И вот уже всё, что считалось ненормальным, официально объявляется нормальным, всё, что называлось грехом, называют свободой. Пересмотрели прежние установки, переставили акценты, сделали привычным и даже главным доселе постыдное: жадность, гордыню, тщеславие, зависть, прелюбодеяние. Современный человек сказал себе: «Хватит мне переживать, хватит чувствовать себя виноватым, хочу избавиться от морального дискомфорта, не хочу раскаяния, хочу самооправдания! Хочу делать всё, что хочу, хочу такое общество, которое всегда будет на моей стороне, что бы я ни совершил». Поразительно, как эту тенденцию уловил Иоанн Златоуст более полутора тысяч лет назад: «За грехом следует стыд, спутником покаяния является свобода. Но сатана извратил порядок и соединил свободу с грехом, а стыд — с покаянием» (Слово тридцать пятое. «О покаянии»).
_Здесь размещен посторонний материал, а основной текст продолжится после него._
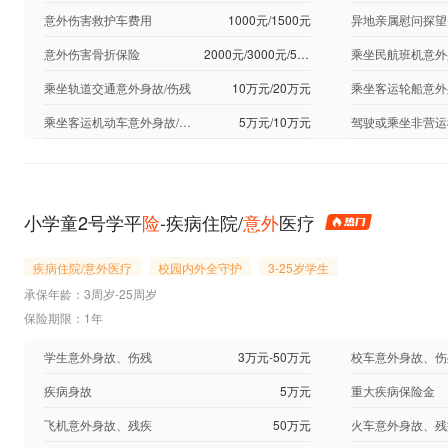
意外伤害救护车费用
1000元/1500元
意外伤害骨折保险
2000元/3000元/5000元
乘坐民航班机意外
乘坐轨道交通意外身故/伤残
10万元/20万元
乘坐客运轮船意外
乘坐客运机动车意外身故/伤残
5万元/10万元
小学童2号学平
险
-疾病住院/
意外
医疗
疾病住院/意外医疗
校园内外全守护
3-25岁学生
承保年龄：3周岁-25周岁
保险期限：1年
学生意外身故、伤残
3万元-50万元
校车意外身故、伤
疾病身故
5万元
重大疾病保险金
飞机意外身故、残疾
50万元
火车意外身故、残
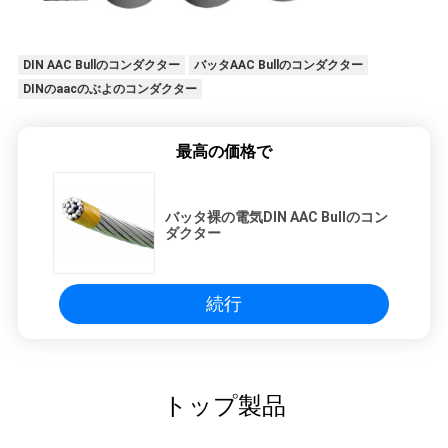
DIN AAC Bullのコンダクター
バッタAAC Bullのコンダクター
DINのaacのぶよのコンダクター
最高の価格で
バッタ裸の電気DIN AAC Bullのコン
ダクター
続行
トップ製品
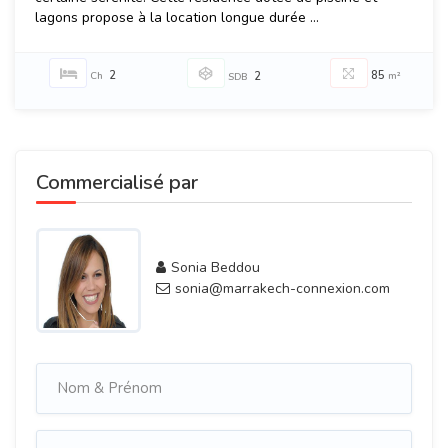
lagons propose à la location longue durée ...
2
85
Ch
2
m²
SDB
Commercialisé par
Sonia Beddou
sonia@marrakech-connexion.com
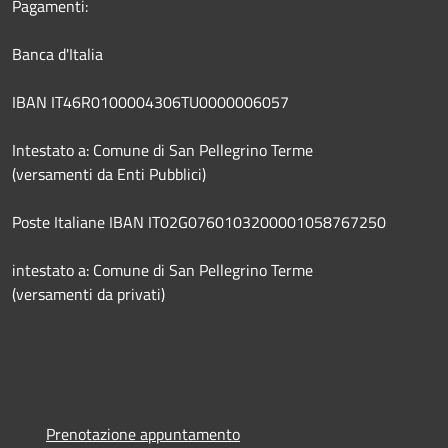
Pagamenti:
Banca d'Italia
IBAN IT46R0100004306TU0000006057
Intestato a: Comune di San Pellegrino Terme
(versamenti da Enti Pubblici)
Poste Italiane IBAN IT02G0760103200001058767250
intestato a: Comune di San Pellegrino Terme
(versamenti da privati)
Prenotazione appuntamento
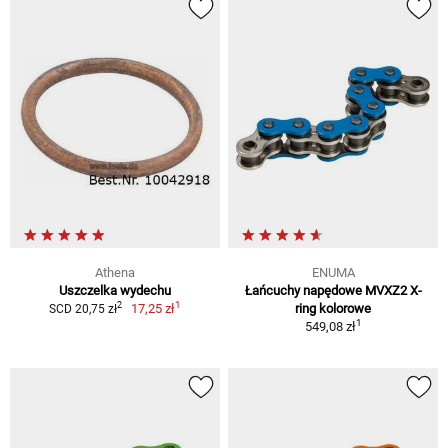
Athena
ENUMA
Uszczelka wydechu
Łańcuchy napędowe MVXZ2 X-
1
2
17,25 zł
ring kolorowe
SCD 20,75 zł
1
549,08 zł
Современная душа уже ничем не защищена, ни верой, ни разумом. Мощному ветру вольницы, моральной и сексуальной, сопутствует мечта всех подростков — полная раскрепощённость. Кто‑то рвался на Запад подзаработать деньжат, а кто‑то — получить индульгенцию на все свои отклонения, прошлые и будущие. Услышать, что ничего страшного в них нет, — «здесь все такие». Только заговорите про «разврат» и «порок», и будете освистаны современными молодыми. И правы будут они. Молодцы, ребята, не пускайте старикашек туда, где им вовсе не место! Где всё хрупко и ранимо, а вместе с тем необычно и свежо, где каждое движение открытие! Но и вы не сдавайтесь, старикашки! Если вы отстаиваете что‑то важное, что необходимо молодым, но пока недоступно их сознанию, вы правы. Вы — полюс, а значит, даёте миру объём! Не стоит потакать и подстраиваться, не стоит бояться духовных побоев, стесняться своей «взрослости» — каждому предстоит сыграть свою роль. Крайне важно, чтобы вы, оберегая традицию, но и не убивая живые состояния души, не стараясь заболтать актуальные грёзы и страхи, попробовали поделиться тем золотым песком, который намыли в своей душе в процессе земного существования.
Полярность
Может ли мать водить сына на бокс и тренироваться вместе с ним или на утренней заре ходить с ним по осеннему морозцу на рыбалку? Может, но только зачем? Для этого есть мужчины. Для них не так важны чистота и комфорт, не так губительны сырость и грязь. Что бы ни говорила наука, уже больше похожая на пропаганду, у разных полов разные энергии, совсем не одинаковые интересы и устремления — банальность невозможная, но в нашем мире многое очевидное приходится произносить заново. У каждого человека свой путь, а у каждого пола — нет? Кто это придумал и зачем? Даже как‑то неловко. Зачем дублировать друг друга, нивелировать энергию противоположного пола, вместо того чтобы друг друга обогащать? Запад разработал концепцию феминизма как защиту прав женщин, но достаточно ли общество защищено от феминизма как концепции нарушения прав женщин? Добились равных прав с мужчинами? Хорошо, теперь все женщины ходят на работу. Следующим шагом добились права не рожать, а делать аборт — надо же ходить на работу! Но что, если женщина хочет рожать и воспитывать детей, а не ходить вместо этого на работу? Пожалуйста, кто же против? Но только общество перестроено под то, чтобы она всё‑таки ходила на работу… Сколько женщин теперь вынужденно отсиживают рабочее время, думая с тоской о своих заброшенных чадах? А что об этом думают сами чада? Над ними‑то зачем проводят такой эксперимент? Если кто‑то добивается расширения своих прав, кто‑то другой получает расширение своего бесправия. Если бы женщины поняли это раньше, возможно, им хватило бы ума сказать: «Зачем нам этот ваш феминизм?»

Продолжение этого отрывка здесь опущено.